§ Data provided
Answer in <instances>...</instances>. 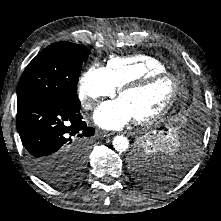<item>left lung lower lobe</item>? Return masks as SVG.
<instances>
[{
  "instance_id": "obj_1",
  "label": "left lung lower lobe",
  "mask_w": 221,
  "mask_h": 221,
  "mask_svg": "<svg viewBox=\"0 0 221 221\" xmlns=\"http://www.w3.org/2000/svg\"><path fill=\"white\" fill-rule=\"evenodd\" d=\"M202 128L201 119L195 116L184 123L181 130L176 131L177 142L174 141L173 146L170 147V152L175 151L173 155L179 157L181 166L172 172V176L168 180L169 182L181 177L185 173L189 162L195 154L202 135ZM165 131H167V129H165Z\"/></svg>"
}]
</instances>
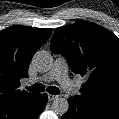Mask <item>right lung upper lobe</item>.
<instances>
[{
  "label": "right lung upper lobe",
  "instance_id": "right-lung-upper-lobe-1",
  "mask_svg": "<svg viewBox=\"0 0 119 119\" xmlns=\"http://www.w3.org/2000/svg\"><path fill=\"white\" fill-rule=\"evenodd\" d=\"M52 29L14 25L0 31V119H28L40 94L19 89L34 53Z\"/></svg>",
  "mask_w": 119,
  "mask_h": 119
}]
</instances>
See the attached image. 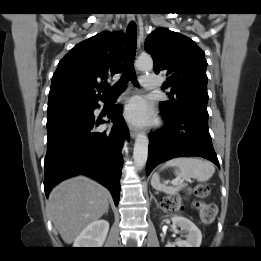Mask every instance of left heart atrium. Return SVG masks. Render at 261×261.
<instances>
[{"label": "left heart atrium", "instance_id": "left-heart-atrium-1", "mask_svg": "<svg viewBox=\"0 0 261 261\" xmlns=\"http://www.w3.org/2000/svg\"><path fill=\"white\" fill-rule=\"evenodd\" d=\"M126 117L135 123H145L150 118L147 104L139 97L132 98L125 110Z\"/></svg>", "mask_w": 261, "mask_h": 261}]
</instances>
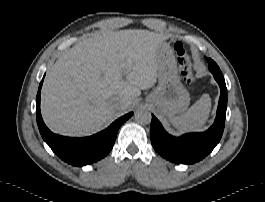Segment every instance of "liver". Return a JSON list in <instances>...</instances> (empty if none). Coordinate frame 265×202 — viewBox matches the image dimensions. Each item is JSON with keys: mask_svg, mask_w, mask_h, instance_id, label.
I'll list each match as a JSON object with an SVG mask.
<instances>
[{"mask_svg": "<svg viewBox=\"0 0 265 202\" xmlns=\"http://www.w3.org/2000/svg\"><path fill=\"white\" fill-rule=\"evenodd\" d=\"M167 37L142 29L85 35L47 72L41 113L51 131L88 136L157 82V47ZM125 77V78H124ZM121 97L119 106L112 99Z\"/></svg>", "mask_w": 265, "mask_h": 202, "instance_id": "obj_1", "label": "liver"}]
</instances>
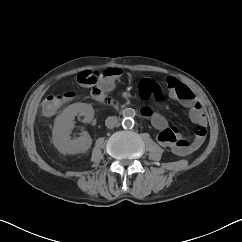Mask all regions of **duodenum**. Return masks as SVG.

§ Required work
Starting at the line that contains "Segment every instance" and continuing through the end of the records, return those lines verbatim, omitting the pictures.

§ Completed task
Segment every instance of "liver". Return a JSON list in <instances>...</instances> (empty if none). Coordinate frame 265×202 — viewBox matches the image dimensions. Each item is JSON with keys: mask_svg, mask_w, mask_h, instance_id, label.
I'll list each match as a JSON object with an SVG mask.
<instances>
[{"mask_svg": "<svg viewBox=\"0 0 265 202\" xmlns=\"http://www.w3.org/2000/svg\"><path fill=\"white\" fill-rule=\"evenodd\" d=\"M167 37L142 29L85 35L47 72L41 113L51 131L88 136L157 82V47ZM125 77V78H124ZM121 97L119 106L112 99Z\"/></svg>", "mask_w": 265, "mask_h": 202, "instance_id": "obj_1", "label": "liver"}]
</instances>
Mask all regions of **duodenum**. Return masks as SVG.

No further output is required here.